La suspension de MaPrimeRénov' cet été pourrait avoir des conséquences temporaires sur le marché immobilier, avec un ralentissement des ventes pour les logements les plus énergivores, estiment des professionnels du secteur interrogés par l'AFP.
L'interruption des demandes d'aides à la rénovation énergétique jusqu'au 15 septembre, annoncée la semaine dernière par le gouvernement, "va avoir un impact bien évidemment sur les transactions" des biens immobiliers les plus énergivores, anticipe Loïc Cantin, président de la Fnaim.
Les conséquences sur le marché global de l'immobilier devrait rester néanmoins "marginal", nuance le représentant de la Fédération nationale de l'immobilier (Fnaim).
Un coup d'arrêt que redoute Sébastien Richard, agent immobilier à Sedan (Ardennes) - une ville "économiquement sinistrée" où "les maisons sont souvent +dans leur jus+".
"On récupère beaucoup de biens, notamment de personnes âgées, qui sont en G (très énergivores, NDLR), avec un système de chauffage au fioul, un manque d'isolation intérieure-extérieure, du simple vitrage...", énumère-t-il.
Or, dans une région où le prix du mètre carré est parmi "les moins chers de France", le montant des travaux de rénovation peut parfois représenter plus de 50% du prix d'achat, observe l'agent immobilier indépendant.
"Même avec les aides, les gens rechignent à acheter des maisons mal classées. Alors là, sans les aides, c'est même pas la peine...", souffle-t-il.
Pour ceux qui viennent de signer un compromis de vente, l'incertitude angoisse: "Je vais me retrouver avec un bien qui est un grille-pain", a déploré une auditrice sur France Inter jeudi, qui a expliqué avoir acheté un bien classé G au diagnostic de performance énergétique (DPE) en espérant pouvoir bénéficier des aides à la rénovation.
"Finalement (...) il s'avère que je ne vais pas pouvoir en bénéficier ou que c'est remis à beaucoup plus tard. Donc c'est un projet de vie qui s'effondre", a-t-elle confié, interpellant la ministre du Logement Valérie Létard participant à l'émission.
- "Pas de visibilité" -
Un logement classé F ou G au DPE met environ cinq jours de plus à se vendre qu'un logement classé entre A et E, selon le site SeLoger. Preuve que les passoires thermiques sont, même avec les aides à la rénovation énergétique, moins attractives que les autres sur le marché immobilier.

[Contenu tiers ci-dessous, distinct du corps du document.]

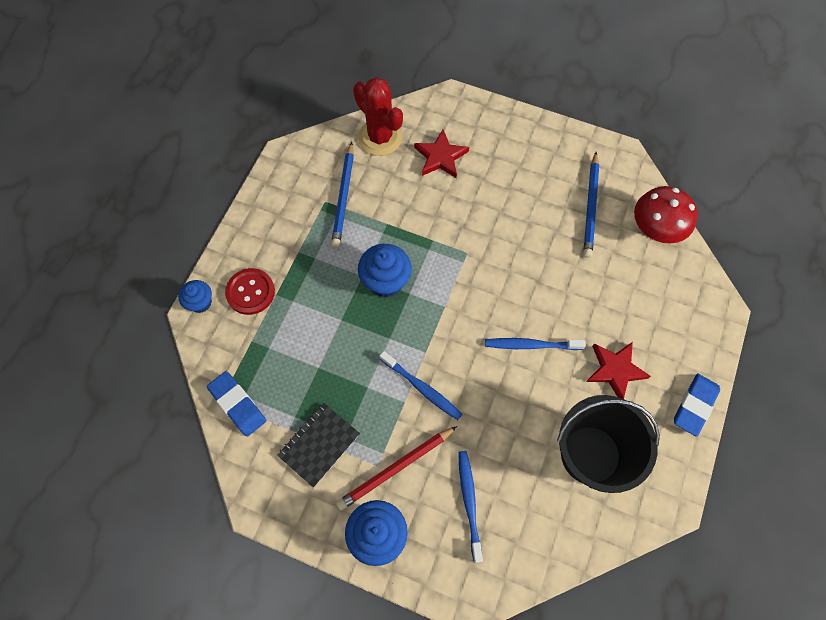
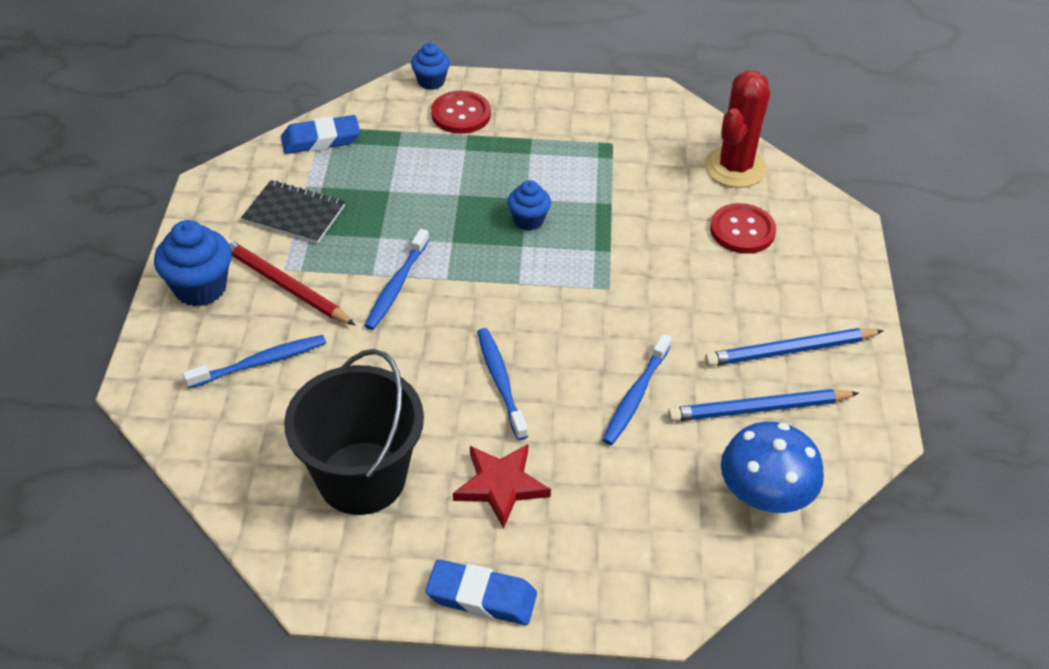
camera: 70 degrees right, 20 degrees down
blue eraser [207,371,266,437] -> blue eraser turned 45 degrees clockwise [281,115,360,154]
blue pencil [331,142,354,248] -> blue pencil moved to [705,328,884,366]
blue cupcake [358,244,412,297] -> blue cupcake [508,180,551,231], size x0.61
red star [414,129,469,178] -> red button [710,203,776,254]
red mushroom [634,186,698,244] -> blue mushroom [721,422,824,514]
none -> blue toothbrush [602,334,671,445]

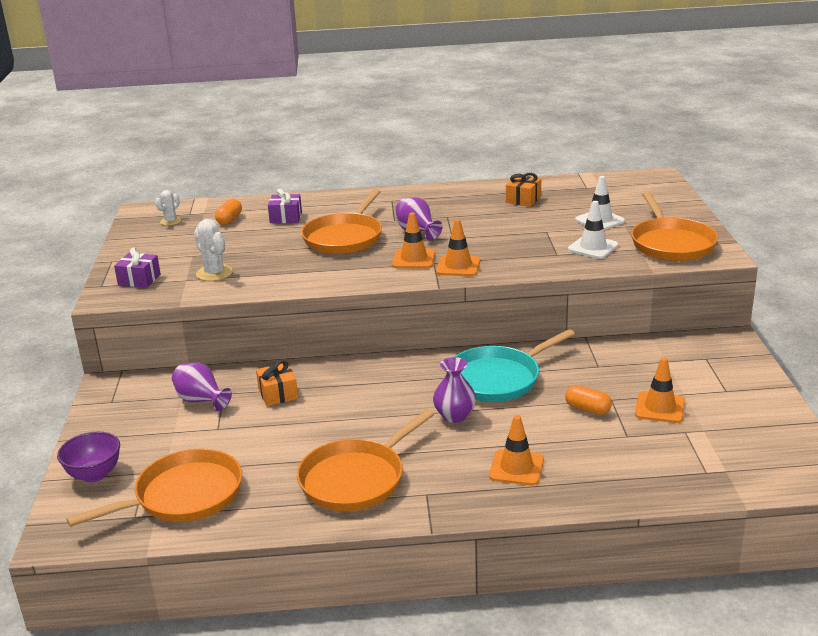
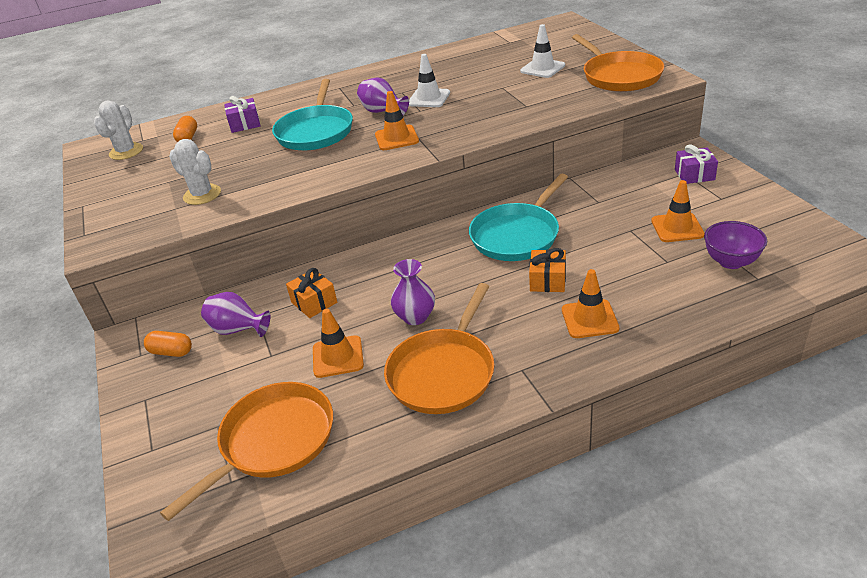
camera: 15 degrees left, 10 degrees up
purple bowl [57,432,120,483] -> purple bowl moved to [704,221,767,269]
purple gift [114,247,161,288] -> purple gift moved to [675,144,718,184]
white cactus [155,190,181,226] -> white cactus [94,101,143,160], size x1.56
orange pan [301,189,382,254] -> turquoise pan [272,79,353,150]
purple vase [433,357,476,423] -> purple vase moved to [391,259,435,325]
orange traffic cone [436,219,480,276] -> orange traffic cone moved to [313,309,364,378]
orange gift [506,173,541,207] -> orange gift moved to [529,248,566,292]
orange capsule [565,385,612,415] -> orange capsule moved to [144,331,192,357]
white traffic cone [568,201,618,259] -> white traffic cone moved to [409,54,450,107]

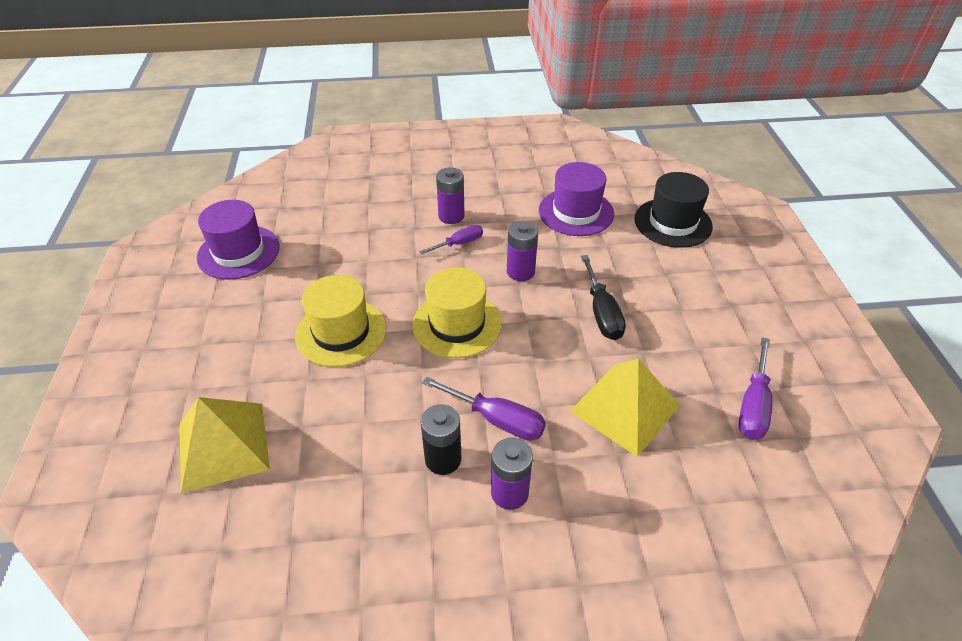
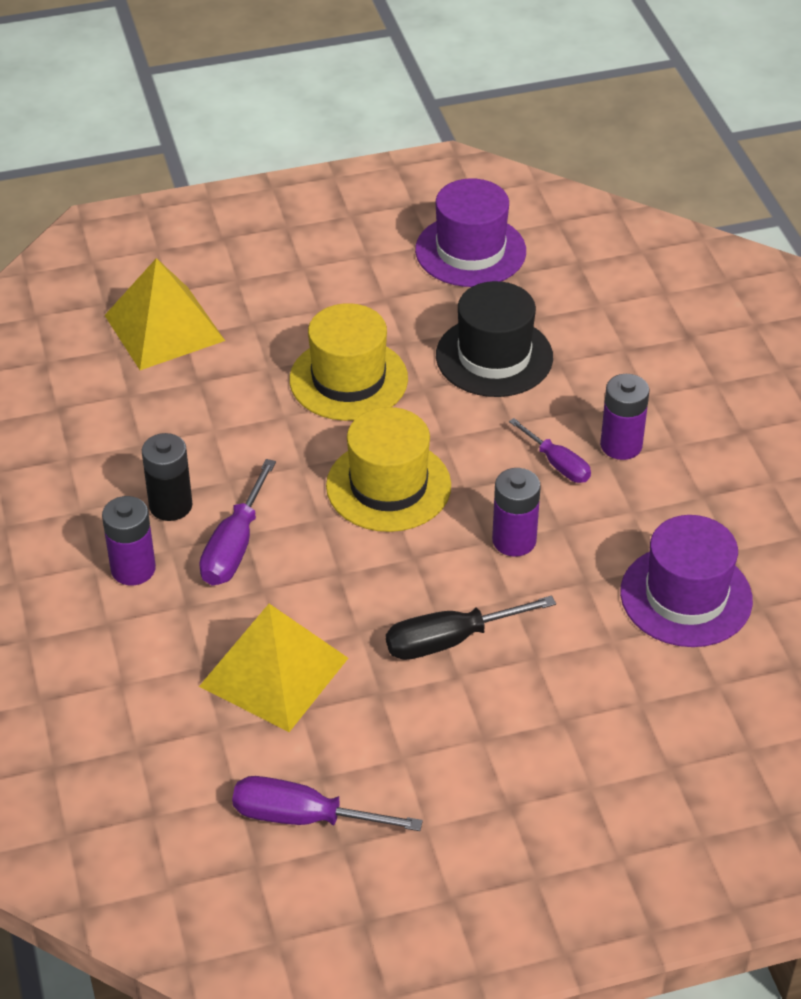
camera: 80 degrees right, 0 degrees up
black hat [634,172,713,248] -> black hat moved to [436,281,553,397]

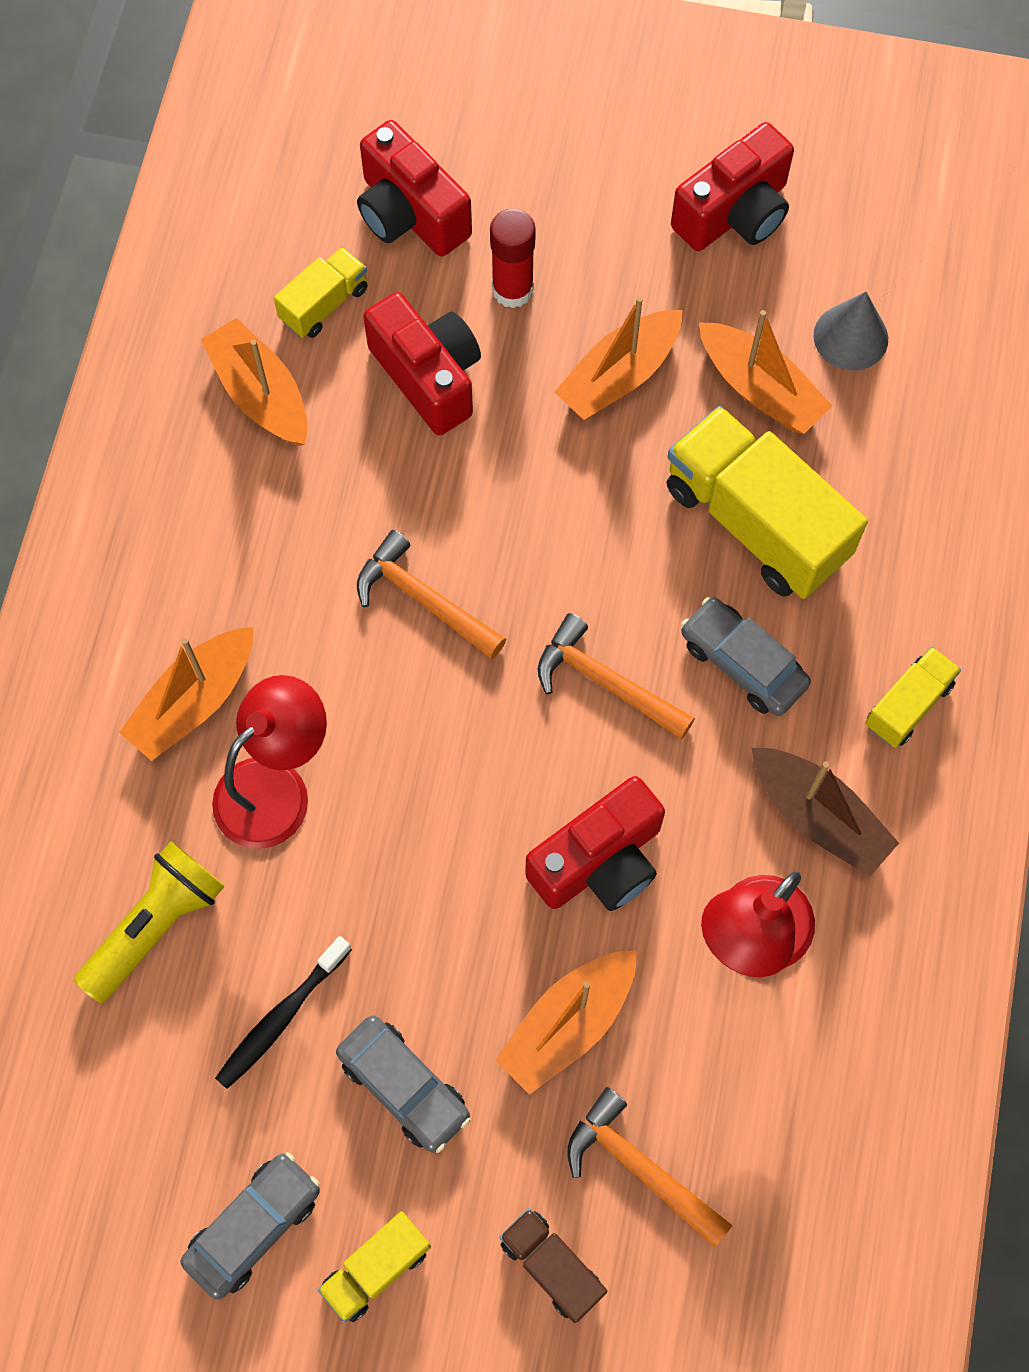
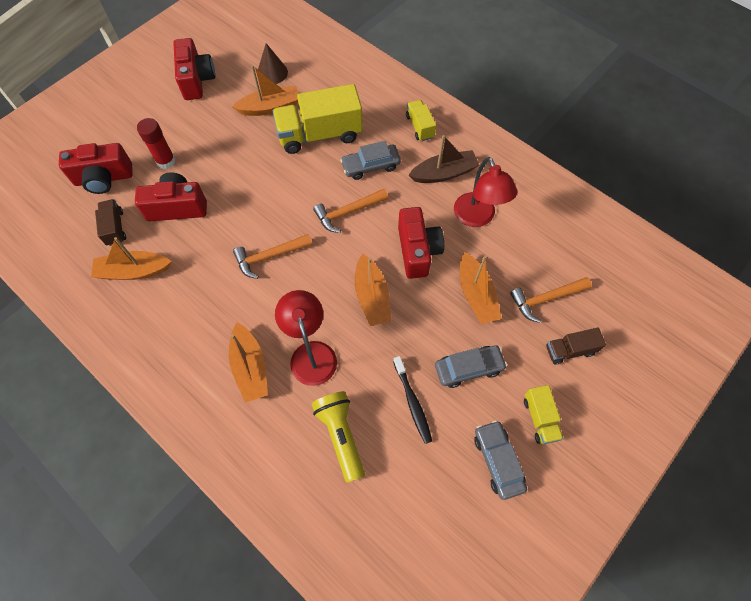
camera: 60 degrees left, 5 degrees down
yellow truck [274,247,368,338] -> brown truck [95,199,126,246]
orange boat [555,296,683,420] -> orange boat moved to [355,253,391,326]
grey cone [813,292,888,371] -> brown cone [258,43,288,84]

Mais jusqu'à présent, les achats des logements les plus énergivores étaient encouragés par "un prix décoté", c'est-à-dire revu à la baisse, et par "des avantages (...), comme un prêt à taux zéro (PTZ) ou MaPrimeRénov'", ce qui conduisait "certains acheteurs et primo-accédants à les acquérir", explique Loïc Cantin.
Pour l'immobilier ancien, le PTZ permet de financer l'acquisition de logements à condition de réaliser des travaux de rénovation énergétique.
Or avec la suspension de MaPrimeRénov', ces ménages "aux ressources moyennes (...) ne peuvent pas s'engager, puisqu'il n'y a pas de visibilité" et vont donc "différer" leurs projets, a-t-il ajouté.
L'arrêt temporaire du dispositif risque donc de "casser" temporairement "le circuit de la rénovation énergétique", et surtout en "zones rurales" car "il y a plus de DPE F et G (...) que dans les grandes agglomérations", analyse le président de la Fnaim.
D'autre part, les investisseurs - qui achètent un bien pour le mettre en location - aussi seront moins incités à acheter des logements énergivores tant que le dispositif MaPrimeRénov' ne sera pas rouvert, selon Stéphanie Gaillard-Serougne, porte-parole des notaires du Grand-Paris.
"Aujourd'hui on a un marché locatif qui est en train de dépérir (...) parce qu'il y a de plus en plus de contraintes" pour les propriétaires. "Donc si en plus (...) on enlève un allègement dans la mise en place des travaux, on va avoir encore moins d'acheteurs", affirme-t-elle.
La ministre des Comptes publics Amélie de Montchalin, a indiqué mardi que le guichet de dépôt de dossiers pour obtenir des aides MaPrimeRénov' redémarrera le 15 septembre, après une suspension prévue d'ici au 1er juillet par le gouvernement.